We visited the Pabst Mansion in Milwaukee on our way to Oshkosh. It was completed in 1892 at a cost of $250,000 for 20,000 square feet. Although we are informed that we live in an inflation-free society today, thanks to the efforts of our wise political leaders in Washington, D.C., the $250,000 back then is roughly equivalent to $8.6 million now (the official BLS calculator goes back only to 1913). So that would be $430 per square foot for a house built in two years.
Rich people had a lot of friends back then…
It was a great tour, but I didn’t learn why Pabst went from the world’s largest brewer to being a niche supplier. They didn’t advertise their allegiance to the Rainbow Flag Religion (Bud Light never recovered). Wikipedia says “Pabst’s sales reached a peak of 15.6 million US barrels (1.86 billion litres) in 1978 before they entered into a steep decline”. Today, the company is headquartered in Texas and the brewing is done by contractors.

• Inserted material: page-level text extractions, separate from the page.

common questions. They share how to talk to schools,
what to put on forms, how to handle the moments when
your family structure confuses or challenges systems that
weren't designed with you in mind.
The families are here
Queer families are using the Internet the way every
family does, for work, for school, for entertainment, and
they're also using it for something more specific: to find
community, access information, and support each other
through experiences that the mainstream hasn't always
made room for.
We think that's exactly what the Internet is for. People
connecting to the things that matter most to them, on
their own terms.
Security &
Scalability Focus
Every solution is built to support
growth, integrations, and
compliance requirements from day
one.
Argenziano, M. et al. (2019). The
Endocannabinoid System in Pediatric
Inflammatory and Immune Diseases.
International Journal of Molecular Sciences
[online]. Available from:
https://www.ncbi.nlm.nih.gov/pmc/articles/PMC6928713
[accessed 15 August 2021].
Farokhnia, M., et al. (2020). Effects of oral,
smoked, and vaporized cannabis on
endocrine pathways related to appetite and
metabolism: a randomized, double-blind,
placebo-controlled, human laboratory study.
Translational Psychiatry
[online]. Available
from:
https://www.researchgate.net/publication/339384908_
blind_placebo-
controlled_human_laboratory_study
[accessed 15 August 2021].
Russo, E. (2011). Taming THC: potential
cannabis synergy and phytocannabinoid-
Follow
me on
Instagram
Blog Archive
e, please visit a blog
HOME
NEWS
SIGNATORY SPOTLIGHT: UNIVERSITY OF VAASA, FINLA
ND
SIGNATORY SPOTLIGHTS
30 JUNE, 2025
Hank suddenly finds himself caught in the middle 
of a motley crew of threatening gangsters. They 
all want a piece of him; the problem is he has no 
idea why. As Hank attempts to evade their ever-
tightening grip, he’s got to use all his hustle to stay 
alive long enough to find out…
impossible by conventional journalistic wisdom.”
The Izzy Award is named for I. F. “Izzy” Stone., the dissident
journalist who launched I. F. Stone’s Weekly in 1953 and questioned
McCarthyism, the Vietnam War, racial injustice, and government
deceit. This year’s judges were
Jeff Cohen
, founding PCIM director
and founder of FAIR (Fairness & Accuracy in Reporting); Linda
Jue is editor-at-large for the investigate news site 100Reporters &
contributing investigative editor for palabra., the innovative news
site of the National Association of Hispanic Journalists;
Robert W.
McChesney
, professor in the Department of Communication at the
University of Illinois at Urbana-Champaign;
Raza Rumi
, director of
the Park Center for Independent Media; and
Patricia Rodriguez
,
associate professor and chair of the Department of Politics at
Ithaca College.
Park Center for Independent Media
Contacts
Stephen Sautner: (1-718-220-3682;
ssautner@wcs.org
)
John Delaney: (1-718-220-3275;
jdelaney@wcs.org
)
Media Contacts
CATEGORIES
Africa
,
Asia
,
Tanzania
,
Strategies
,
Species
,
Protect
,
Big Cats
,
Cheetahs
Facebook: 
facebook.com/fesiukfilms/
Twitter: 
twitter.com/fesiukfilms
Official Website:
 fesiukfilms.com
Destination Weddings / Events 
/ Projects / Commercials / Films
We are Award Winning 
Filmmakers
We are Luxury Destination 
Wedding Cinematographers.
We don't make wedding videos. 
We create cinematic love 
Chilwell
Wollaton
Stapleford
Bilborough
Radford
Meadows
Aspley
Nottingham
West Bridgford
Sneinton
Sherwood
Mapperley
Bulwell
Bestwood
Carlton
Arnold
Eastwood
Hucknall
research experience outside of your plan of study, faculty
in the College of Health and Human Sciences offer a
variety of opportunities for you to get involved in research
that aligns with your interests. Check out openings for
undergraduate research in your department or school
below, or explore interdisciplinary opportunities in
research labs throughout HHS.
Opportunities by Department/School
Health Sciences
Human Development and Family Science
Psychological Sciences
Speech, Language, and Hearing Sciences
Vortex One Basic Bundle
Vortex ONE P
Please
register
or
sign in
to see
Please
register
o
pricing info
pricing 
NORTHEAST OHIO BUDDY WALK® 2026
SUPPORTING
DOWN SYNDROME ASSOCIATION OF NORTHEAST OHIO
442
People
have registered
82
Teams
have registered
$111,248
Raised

It’s not the inflation of mortgage backed property which pays off the national debt, but the immigrants who assume the inflated mortgage debt & work it off on our behalf.
On the plus side, flying from Milwaukee to Miami in 1892 was impossible, or in other words infinitely expensive. So, air travel costs have dropped significantly, whether you adjust for inflation or not.
Bruin: I think that the big changes were the railroad, which enabled national markets as well as fast comfortable personal transportation, and the telegraph (the “Victorian Internet” as a book title reminds us). Airplanes eventually became a significant improvement over the railroad, but the big leap was from stagecoach to railroad.
Railroad era was preceded by canal era, in North East and Mid West. Automobile eliminated stagecoach.
FYI, the reason Pabst went into nearly terminal decline beginning in the 1970s was…Anheuser-Busch. In the days when they were actually a profit-maximizing beer company rather than a trans-gender, non-binary, reverse cis-gender proselytizer non-profit.
Bud crushed all large brands existing in the 1970s with the exception of Miller and Coors.
Rockefeller recognized that it wasn’t the oil that was the driver of value but the rail transportation of that oil. Another brilliant insight that is obvious in hindsight.
The cost of building homes is a factor (thanks to over regulation and union for driving up cost) that locks out folks from owning a home. The other real killer is the ratio between income and home prices “Charted: U.S. Median House Prices vs. Income” [1]. And if that’s not enough, you have student loan depth (thanks to our leaders subsidizing higher education) folks have to deal with.
It used to possible for a family of 4 to buy a house and own a car based on 1 house hold income and to do so when they are still in their 30’s. Those days are long gone and are not coming back.